Page-level text extractions
++++++++

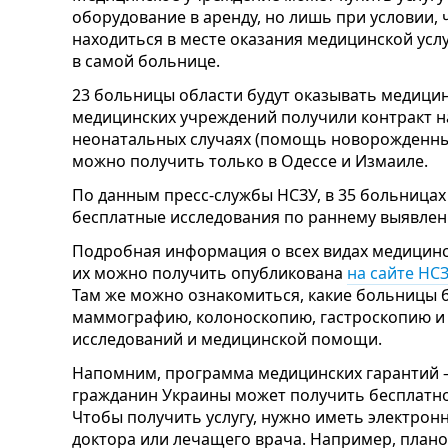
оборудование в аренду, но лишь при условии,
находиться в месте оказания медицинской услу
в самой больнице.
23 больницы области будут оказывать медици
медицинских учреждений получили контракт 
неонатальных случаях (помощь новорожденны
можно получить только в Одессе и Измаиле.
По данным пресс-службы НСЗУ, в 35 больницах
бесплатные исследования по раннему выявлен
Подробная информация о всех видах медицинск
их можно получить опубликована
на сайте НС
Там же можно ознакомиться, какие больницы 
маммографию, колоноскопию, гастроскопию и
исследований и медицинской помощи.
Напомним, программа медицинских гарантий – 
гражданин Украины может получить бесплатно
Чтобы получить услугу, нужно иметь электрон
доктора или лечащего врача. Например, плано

++++++++

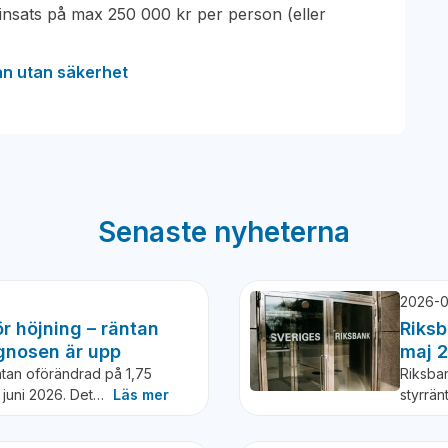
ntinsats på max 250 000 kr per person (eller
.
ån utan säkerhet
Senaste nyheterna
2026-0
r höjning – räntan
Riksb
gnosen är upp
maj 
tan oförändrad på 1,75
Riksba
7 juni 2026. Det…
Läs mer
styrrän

++++++++

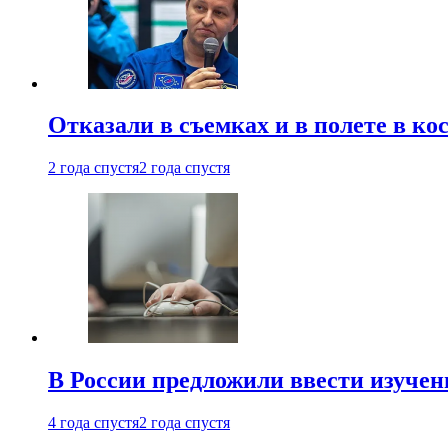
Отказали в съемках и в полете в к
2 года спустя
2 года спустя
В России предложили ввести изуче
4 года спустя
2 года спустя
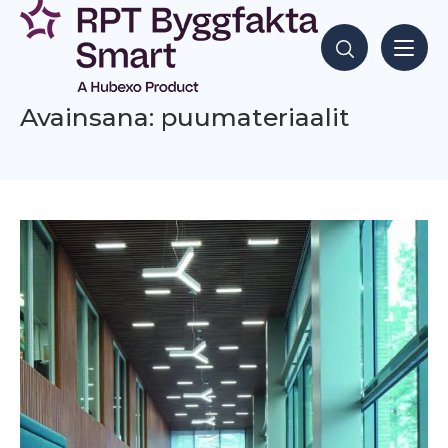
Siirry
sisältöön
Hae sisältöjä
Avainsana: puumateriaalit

++++++++

* TASK TO COMPLETE
If a line in the records above holds the string "медицинской", copy it.

* EXERCISE SOLUTION
находиться в месте оказания медицинской услу
исследований и медицинской помощи.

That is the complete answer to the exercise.